Question

For a dilute solution, Raoult’s law states that:
(A) the relative lowering of vapour pressure is equal to the mole fraction of the solute
(B) the relative lowering of vapour pressure is equal to the mole fraction of the solvent
(C) the relative lowering of vapour pressure is proportional to the amount of solute in the solution.
(D) the vapour pressure of the solution is equal to the mole fraction of the solvent

Answer 1

Hint: Revise the colligative properties concept and Raoult’s law for relative lowering of vapour pressure. Recollect the Raoult’s law for a solution of non-volatile solute to get the answer.

Complete answer:
- Raoult’s law states that, the partial vapour pressure of any volatile component of a solution is the product of vapour pressure of that pure component and the mole fraction of the component in the solution.
- The relative lowering of vapour pressure for the given solution is the ratio of vapour pressure lowering of solvent from solution to the vapour pressure of pure solvent.
- In the question, we have been asked Raoult’s law for a dilute solution.
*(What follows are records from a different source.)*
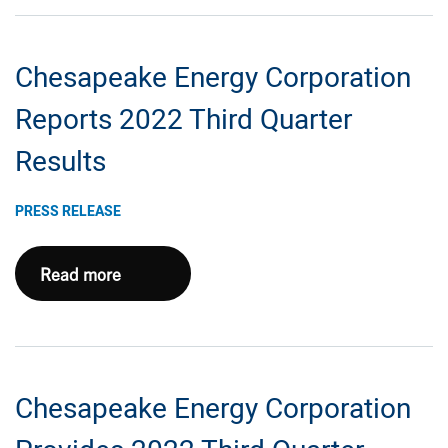
Announces
New
Chesapeake Energy Corporation
Senior
Secured
Reports 2022 Third Quarter
Reserve-
Results
Based
Revolving
PRESS RELEASE
Credit
Facility
Chesapeake
Read more
Energy
Corporation
Reports
2022
Chesapeake Energy Corporation
Third
Quarter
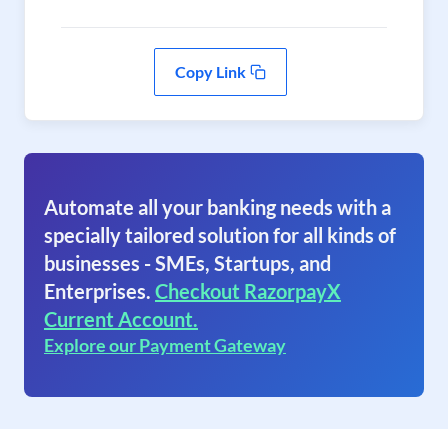
Copy Link
Automate all your banking needs with a
specially tailored solution for all kinds of
businesses - SMEs, Startups, and
Enterprises.
Checkout RazorpayX
Current Account.
Explore our Payment Gateway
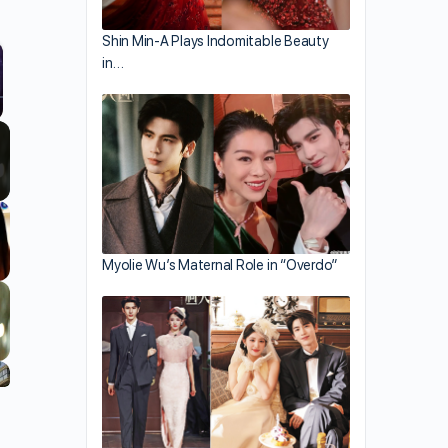
Shin Min-A Plays Indomitable Beauty
in…
llscreen
Myolie Wu’s Maternal Role in “Overdo”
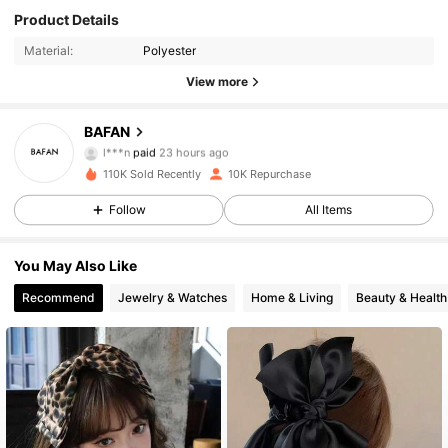
Product Details
Material:
Polyester
View more
1.2K Followers
4.88
BAFAN
l***n
paid
23 hours ago
8***1
followed
9 hours ago
110K Sold Recently
10K Repurchase
1.2K Followers
4.88
Follow
All Items
1.2K Followers
4.88
You May Also Like
Recommend
Jewelry & Watches
Home & Living
Beauty & Health
1.2K Followers
4.88
1.2K Followers
4.88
A dilute solution indicates a solution which has non-volatile solute.
- Consider a solution of having solute, A and solvent, B with the mole fraction ${{x}_{A}}$ and ${{x}_{B}}$ respectively. Now, A is non-volatile so it won’t evaporate and thus, doesn’t contribute to the total vapour pressure of solution. The vapour pressure of pure solvent is $p_{B}^{0}$ and that of solute A is $p_{A}^{0}=0$.
- Hence, vapour pressure of the solution will be,
\[\begin{align}
  & p=p_{A}^{0}+\left( p_{B}^{0}-p_{A}^{0} \right){{x}_{1}} \\
 & \therefore p=p_{B}^{0}{{x}_{B}} \\
\end{align}\]
- Now, lowering of vapour pressure is given by,
\[\begin{align}
  & \Delta p=p_{B}^{0}-p \\
 & =p_{B}^{0}-p_{B}^{0}{{x}_{B}} \\
 & \Delta p=p_{B}^{0}\left( 1-{{x}_{B}} \right)
\end{align}\]
- We know that, sum of the mole fraction of the components in a solution is equal to unity.
-Therefore, $1-{{x}_{B}}={{x}_{A}}$ and so get, $\Delta p=p_{B}^{0}{{x}_{A}}$
- The relative lowering of vapour pressure is given by,
\[\dfrac{\Delta p}{p_{B}^{0}}=\dfrac{p_{B}^{0}-p}{p_{B}^{0}}=\dfrac{p_{B}^{0}{{x}_{A}}}{p_{B}^{0}}={{x}_{A}}\]
- Therefore, relative lowering of vapour pressure is equal to ${{x}_{A}}$.
- Therefore, for a dilute solution, Raoult’s law states that the relative lowering of vapour pressure is equal to the mole fraction of the solute.
So, option (A) is the correct answer.

Note:
Remember according to Raoult’s law for dilute solution, the solute is non-volatile and the relative lowering of vapour pressure is equal to the mole fraction of the solute. Remember colligative properties are dependent only on the number of solute particles in the solution.